The emergence of passive alternatives

By Daniel Tammas-Hastings on 9th April 2018

Robo-Advice

Investors wanting to diversify away from mainstream assets have typically not found it easy to access private assets in a passive structure.

The emergence of passive alternatives

Until recently it is has been difficult for smaller investors to gain access to the return profile or factor exposures of many non-vanilla asset classes. Two good examples are private-equity and venture capital funds.

Large minimum investment sizes and regulatory protections due to smaller investors have meant that PE / VC firms have neither targeted or been targeted by retail savers. Hence investments have been reserved for institutional investors and the very wealthy.

This exclusion may not be a bad outcome as a great deal of existing academic and quantitative research, has indicated that the private equity industry may not provide the diversification benefits promised, and that leveraged exposure to the public markets could in theory provide superior returns at lower cost and with significantly greater liquidity.

However in alternative finance there is always a desire to innovate, and the hunt for a competitive edge is continuous. Resultantly many asset managers are currently developing products that are designed to mimic PE returns but at significantly lower cost. As an example State Street, the US asset manager has created a private-equity risk-and-return profile fund with a basket of public assets.

The investment team first matches the sector weights of a typical private equity portfolio with what they deem to be equivalent public companies, and some clients then add leverage (typically between 20 per cent to 40 per cent) to both increase expected returns and more accurately represent the higher risk within Private Equity products. Use of this product synthetically replicates the risk and returns of PE investments but at a fraction of the cost and early returns have been encouraging.

Even more interestingly: Venture capital instruments have also been considered hard if not impossible to replicate until recently, and as a result smaller investors have been under-exposed to this asset class.

### MATERIAL SUPPLIED
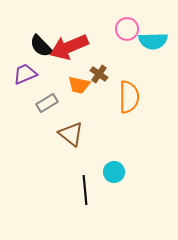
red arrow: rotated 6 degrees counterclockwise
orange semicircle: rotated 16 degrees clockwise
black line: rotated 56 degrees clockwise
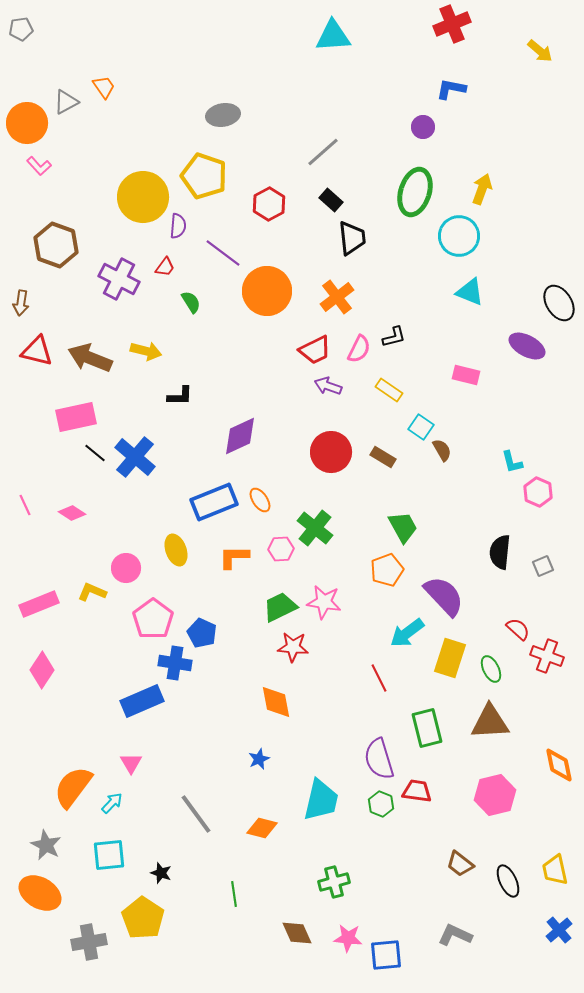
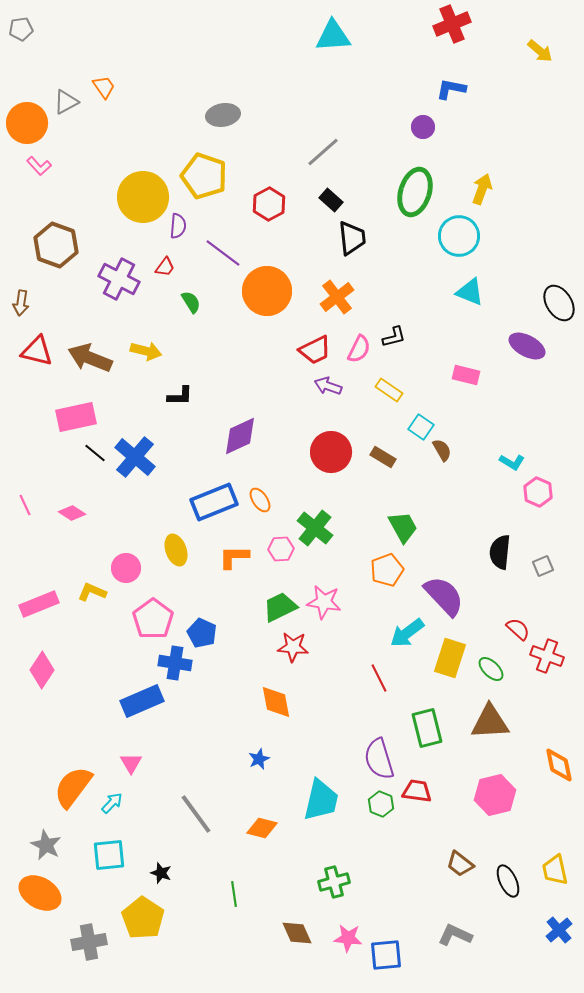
cyan L-shape at (512, 462): rotated 45 degrees counterclockwise
green ellipse at (491, 669): rotated 20 degrees counterclockwise
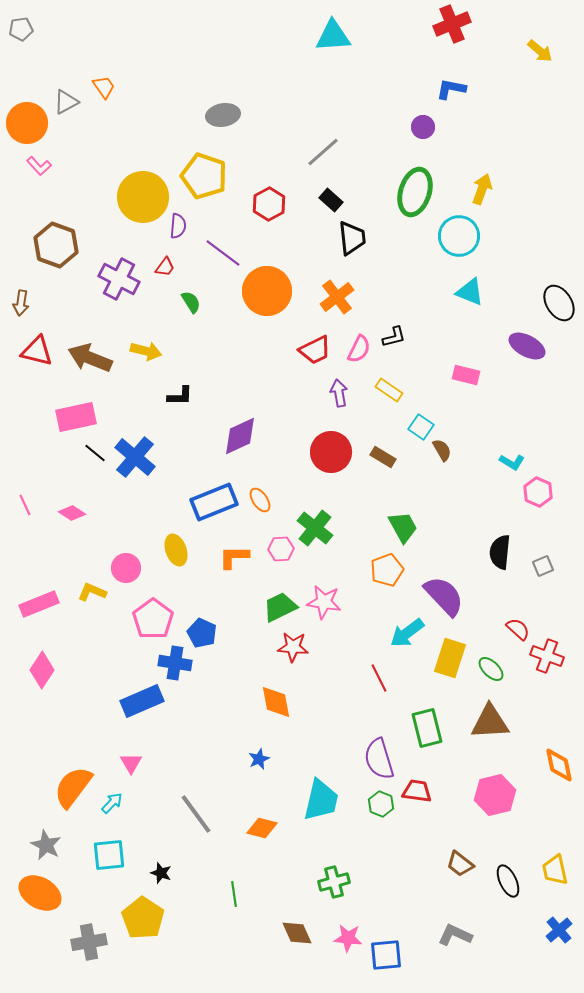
purple arrow at (328, 386): moved 11 px right, 7 px down; rotated 60 degrees clockwise
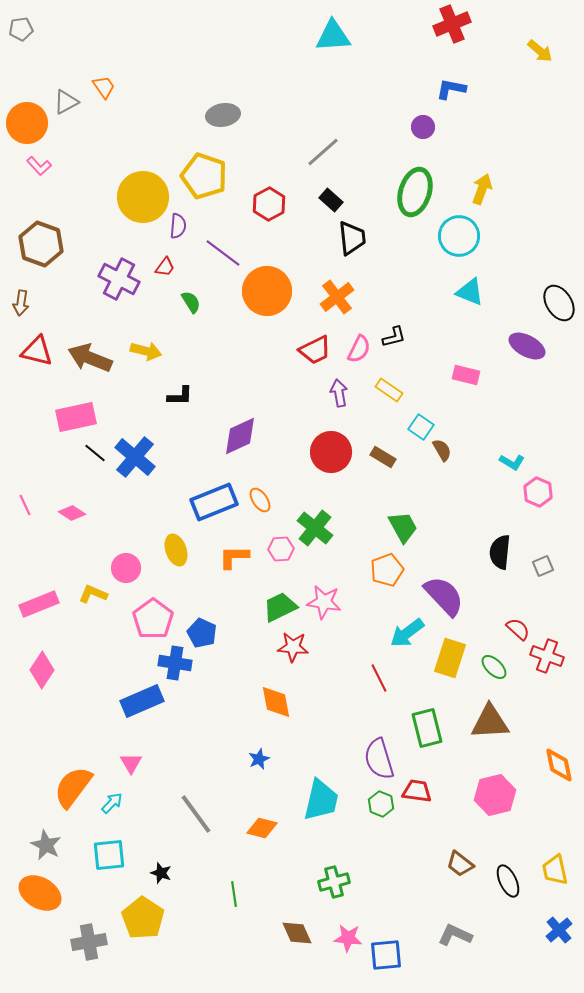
brown hexagon at (56, 245): moved 15 px left, 1 px up
yellow L-shape at (92, 592): moved 1 px right, 2 px down
green ellipse at (491, 669): moved 3 px right, 2 px up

### EXERCISE TASKS
[a] List the three advantages that the article on passive alternatives says leveraged exposure to the public markets could in theory offer over private equity.
[b] For each statement, decide whether the article on passive alternatives agrees with it. Answer yes or no, and quote the words from the article that settle it. (i) State Street is a US asset manager. (ii) Clients typically add leverage of between 10 and 30 per cent. (iii) Early returns from the State Street product have been disappointing.
[c] Write the next part of the article on passive alternatives, continuing from its final sentence.

### TASK RESULTS
[a] Superior returns, lower cost, and significantly greater liquidity.

[b]
(i) Yes: "State Street, the US asset manager"
(ii) No: "typically between 20 per cent to 40 per cent"
(iii) No: "early returns have been encouraging"

[c]
However continued financial innovation is now leading to products that would have been unimaginable even a few years ago. A passive venture capital fund now exists and is open to UK investors (with generous tax breaks to UK taxpayers.)It was created by Syndicate Room which is a leading fintech’ and crowdfunding platform based in Cambridge, UK.

The management team at Syndicate Room have developed a passive fund that contains a diverse set of venture capital style investments. (Although it may not track VC indices particularly well.) Known as Fund Twenty8 the fund invests alongside Business Angels, Venture Capitalists and the ‘Crowd’.

The investment managers of the fund use the Syndicate Room crowdfunding platform to source equity investments in start-ups and SMEs investing automatically alongside the crowd and professional investors with pre-ordained amounts committed to each pitch according to a matching algorithm.

Whilst funds invested remain small at sub £10m (as of Jan 2018) the proof of concept indicates that more passive instruments are likely to be developed in this area.

It also shows that there may be further expansion of the passive methodology. We hope to see similar funds enter other asset classes in the near future.

 

Daniel Tammas-Hastings is CEO of FCA Authorised robo-advisor RiskSave.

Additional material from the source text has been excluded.